In this wild-west world of cyber dangers, it only takes one employee in an organization to make the wrong click to compromise the entire company's data systems and the rest of the workforce's sensitive data.  And it is hard to see this changing anytime soon as the arms race between cyber criminals and the good guys continues to escalate. 

In general, I think the key skills for individuals to combat cyber dangers these days include: avoiding knee-jerk reactions, applying a critical eye to suspicious things that appear on your screen, sharing information about new threats, and making sure you protect yourself against future attacks.

We can encapsulate these skills in an approach known as SAFE to protect both yourself and your company from cyber threats.  SAFE stands for: STOP, ANALYZE, FIGHT, ELIMINATE

STOP: We should all be very cautious when clicking on links or downloading attachments in emails.  When we receive emails/attachments that look remotely suspicious, even if they appear to be from someone we know, we need to STOP before acting.  Knee-jerk reactions are very costly in the cyber world.  So please learn to slow down, avoid going on auto-pilot while clicking through your inbox, and do not quickly swallow the bait that the bad guys are busily planting all over the place.

ANALYZE: After you stop yourself from taking the bait of a suspicious email, link, attachment or web page, take the next step and ANALYZE what is in front of you.  For example, you can carefully hover your mouse over the email sender's name or over the suspicious link in the email body.  Usually this will give you clues about their veracity. You may be able to see that sender's address does not match up with the one you expect from a personal source.  Or a malicious link could appear very similar to a real live website that you trust, and the email body may even include a company's logo to make it look legit.

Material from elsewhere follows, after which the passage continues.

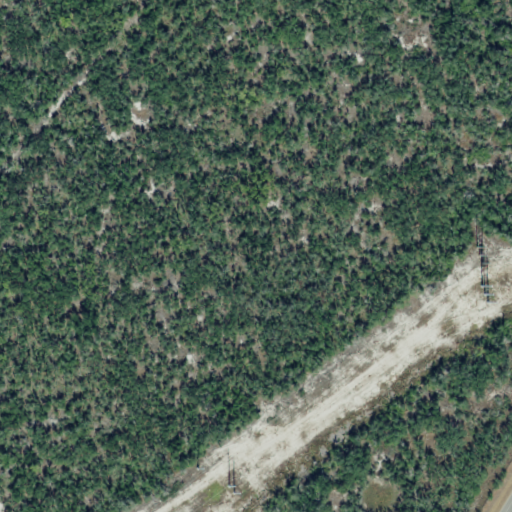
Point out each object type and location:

However the dangerous link will be slightly misspelled; you can analyze it or read it backwards, from right to left to look for any inconsistencies in the URL address.  Also, be on the look out for sites that don't start with "https" or begin with an IP addresses.  Adopt the habit of analyzing, inspecting and rejecting anything that looks out of place in your inbox, on the web or on your mobile device.

FIGHT:  Most of us are not programmers who are employed to combat the cyber criminal world through the coding arms race.  But we can fight back in different ways to protect ourselves and our company.  For example, if you have any concerns about the validity of the person who sent an email or text message, simply take the added step of contacting that person by making a phone call or sending a separate email/text to confirm the authenticity of the message.  Just as important in this battle against cyber attacks is communicating with friends, co-workers, and your IT security professionals about new threats that you encounter or hear about from others.  Always report any threats you encounter and share information to help others counteract threats.

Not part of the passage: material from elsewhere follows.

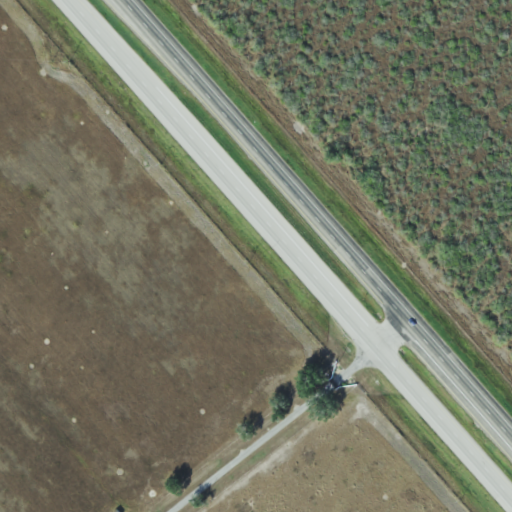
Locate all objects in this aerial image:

ELIMINATE:  Make sure you delete the dangerous email or text message after confirming that it is a real threat.  Then run a system scan with your anti-virus software to make sure your computer is not infected.  We can ELIMINATE future costs of threats through constant learning and training.  A good training practice for companies to fight against phishing emails, for example, is to conduct mock attacks to help people identify threats. Hands-on training is the best method for this and there are many companies offering mock phishing attacks through online exercises.  A few of the more popular companies in this area are Cofense, Wombat and PhishLine.  They create phishing campaigns to safely test and train employees to spot and deal with online attacks.  This training should be followed-up with quizzes, poll questions or games to reinforce vigilance and lessons learned.

Unfortunately the cyber crime world is here to stay for the foreseeable future, and new techniques and strategies for duping us are always in the works.  To save yourself, and your workplace, from the serious costs of time, energy and money resulting from these types of attacks it's best to adopt SAFE habits while working or playing online.